MUMMIFICATION. MUMM-I-FI-KAY-SHUN. MMMMUMM… IFICATION.

As my fifth grade substitute teacher read aloud a passage about ancient Egyptian traditions, she was suddenly enthralled by the word Mummification. What a beautiful word! All the ways one must manipulate the lips for each part of the word! She mapped out the syllables, each sound, tasting, listening. She repeated the word, had the class pronounce the word, we said the word together. Mummification.
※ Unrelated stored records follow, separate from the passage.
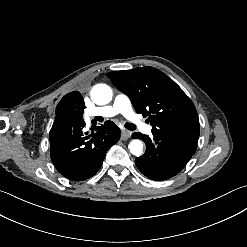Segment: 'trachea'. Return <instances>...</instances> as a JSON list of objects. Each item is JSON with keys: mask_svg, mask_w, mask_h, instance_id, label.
<instances>
[{"mask_svg": "<svg viewBox=\"0 0 247 247\" xmlns=\"http://www.w3.org/2000/svg\"><path fill=\"white\" fill-rule=\"evenodd\" d=\"M125 127L128 129V130H135L136 129V126L132 123H126L125 124Z\"/></svg>", "mask_w": 247, "mask_h": 247, "instance_id": "3493384b", "label": "trachea"}]
</instances>
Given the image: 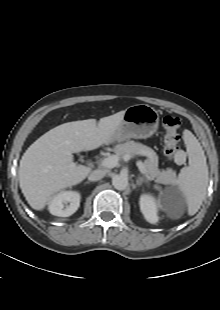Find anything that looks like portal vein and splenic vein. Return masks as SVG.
<instances>
[{"label":"portal vein and splenic vein","instance_id":"portal-vein-and-splenic-vein-1","mask_svg":"<svg viewBox=\"0 0 220 310\" xmlns=\"http://www.w3.org/2000/svg\"><path fill=\"white\" fill-rule=\"evenodd\" d=\"M118 161H119V157L117 155H112V156H109L101 160V165L106 168H114L118 164ZM137 167L139 171L141 172V174L147 176L145 167L141 161L137 162Z\"/></svg>","mask_w":220,"mask_h":310}]
</instances>
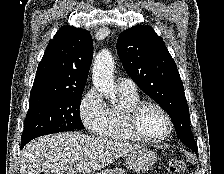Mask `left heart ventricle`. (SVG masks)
<instances>
[{"instance_id":"obj_1","label":"left heart ventricle","mask_w":224,"mask_h":174,"mask_svg":"<svg viewBox=\"0 0 224 174\" xmlns=\"http://www.w3.org/2000/svg\"><path fill=\"white\" fill-rule=\"evenodd\" d=\"M140 131L147 137L159 138L167 131L164 116L154 107H145L139 116Z\"/></svg>"}]
</instances>
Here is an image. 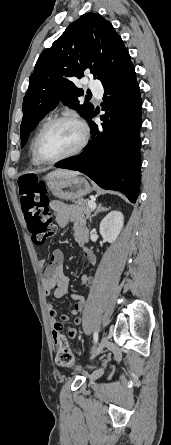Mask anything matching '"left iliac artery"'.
Masks as SVG:
<instances>
[{"label":"left iliac artery","mask_w":171,"mask_h":445,"mask_svg":"<svg viewBox=\"0 0 171 445\" xmlns=\"http://www.w3.org/2000/svg\"><path fill=\"white\" fill-rule=\"evenodd\" d=\"M93 339H94V343L96 345L98 342V332L97 331L94 332Z\"/></svg>","instance_id":"obj_1"}]
</instances>
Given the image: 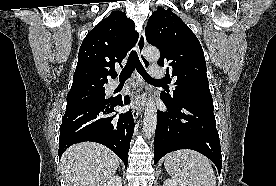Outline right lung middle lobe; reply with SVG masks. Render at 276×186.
Returning a JSON list of instances; mask_svg holds the SVG:
<instances>
[{"label": "right lung middle lobe", "instance_id": "dd1d6c3e", "mask_svg": "<svg viewBox=\"0 0 276 186\" xmlns=\"http://www.w3.org/2000/svg\"><path fill=\"white\" fill-rule=\"evenodd\" d=\"M105 98L104 85H84L79 86L67 94L66 109L92 104H103L110 100Z\"/></svg>", "mask_w": 276, "mask_h": 186}]
</instances>
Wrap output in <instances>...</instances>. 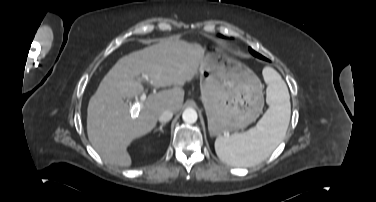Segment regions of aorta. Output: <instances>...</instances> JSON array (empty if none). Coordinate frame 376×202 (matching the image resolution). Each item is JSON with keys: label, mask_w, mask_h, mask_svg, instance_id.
<instances>
[{"label": "aorta", "mask_w": 376, "mask_h": 202, "mask_svg": "<svg viewBox=\"0 0 376 202\" xmlns=\"http://www.w3.org/2000/svg\"><path fill=\"white\" fill-rule=\"evenodd\" d=\"M182 119L184 122L189 124L195 123L198 119L196 110H194L193 108L185 109L182 114Z\"/></svg>", "instance_id": "aorta-1"}]
</instances>
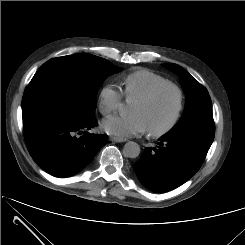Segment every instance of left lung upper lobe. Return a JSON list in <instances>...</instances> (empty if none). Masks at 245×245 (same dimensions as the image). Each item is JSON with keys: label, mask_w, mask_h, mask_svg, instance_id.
<instances>
[{"label": "left lung upper lobe", "mask_w": 245, "mask_h": 245, "mask_svg": "<svg viewBox=\"0 0 245 245\" xmlns=\"http://www.w3.org/2000/svg\"><path fill=\"white\" fill-rule=\"evenodd\" d=\"M175 71L186 94L185 112L179 122L165 136L188 138L210 148L215 134L211 98L207 89L177 64H164Z\"/></svg>", "instance_id": "obj_1"}]
</instances>
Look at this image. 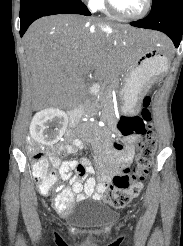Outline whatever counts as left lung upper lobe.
Wrapping results in <instances>:
<instances>
[{
    "label": "left lung upper lobe",
    "instance_id": "5c2ea615",
    "mask_svg": "<svg viewBox=\"0 0 183 246\" xmlns=\"http://www.w3.org/2000/svg\"><path fill=\"white\" fill-rule=\"evenodd\" d=\"M161 0H153L152 6L155 5L156 3H158Z\"/></svg>",
    "mask_w": 183,
    "mask_h": 246
}]
</instances>
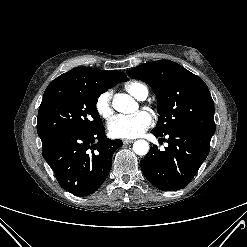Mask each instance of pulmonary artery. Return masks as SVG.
<instances>
[{
	"mask_svg": "<svg viewBox=\"0 0 247 247\" xmlns=\"http://www.w3.org/2000/svg\"><path fill=\"white\" fill-rule=\"evenodd\" d=\"M145 98H146V96L142 97L141 99H145Z\"/></svg>",
	"mask_w": 247,
	"mask_h": 247,
	"instance_id": "pulmonary-artery-1",
	"label": "pulmonary artery"
}]
</instances>
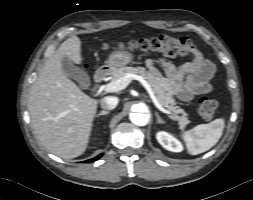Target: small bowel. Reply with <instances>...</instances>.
Wrapping results in <instances>:
<instances>
[{"label": "small bowel", "instance_id": "c3829d8e", "mask_svg": "<svg viewBox=\"0 0 253 200\" xmlns=\"http://www.w3.org/2000/svg\"><path fill=\"white\" fill-rule=\"evenodd\" d=\"M159 65L172 81L176 93L184 101L191 100L194 96L208 93L211 90L210 80L214 73L211 62L204 59L197 50L193 59L176 69L167 61L148 60L147 66L154 71Z\"/></svg>", "mask_w": 253, "mask_h": 200}]
</instances>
Here, I introduce the obscure logophile: one who loves words. My middle school substitute is not alone in her affair. For example, Nabokov famously had an obsession with words. My favourite line of Lolita is still mesmerizing. “Lo-lee-ta: the tip of the tongue taking a trip of three steps down the palate to tap, at three, on the teeth. Lo. Lee. Ta” (Nabokov, 1).

For longer than I’d like to admit, I followed the movements of my tongue and lips as I mouthed the name too. Lolita, Lo-lee-ta. Literarily speaking, this sentence is genius. Within the first page of the book, any reader who felt the urge to say the girl’s name is already in the shoes of Humbert Humbert and as a result must share some of the protagonist’s guilt. But it also perfectly demonstrates his ear for beautiful words.

Herman Melville was also in love with words,

“…under a blue tranquil sky; the ship under indolent sail, and gliding so serenely along; as I bathed my hands among those soft, gentle globules of infiltrated tissues, wove almost within the hour; as they richly broke to my fingers, discharged all their opulence, like fully ripe grapes their wine; as I snuffed up that uncontaminated aroma, – literally and truly, like the smell of spring violets; I declare to you, that for the time I lived in a musky meadow” (Melville, chapter 94).

Why is this paragraph so enamouring? Tranquil, indolent, serenely, bathed, soft, gentle, globules, infiltrated, tissue, wove, richly, discharged, opulence, ripe, snuffed, aroma, violets, musky, and meadow is why.

For the reader’s convenience, I’ve compiled a very short list in order to determine whether you too have an inclination towards the euphonic. If any of the following words inspires a feeling of immense pleasure, if you find yourself saying any of these words in a hushed tone upon reading, or if a few hours from now you mouth a word on your way home on the subway – you, dear reader may very well be a logophile.

Kumquat, plunge, flesh, plum, lullaby, flamingo, murmuring, marmalade, ooze, bruise, memory, pulp, jugular, whimsical, sponge, squish, tranquil, nonchalant, almond, lanolin, tambourine, moonbeam, eggplant, solitude.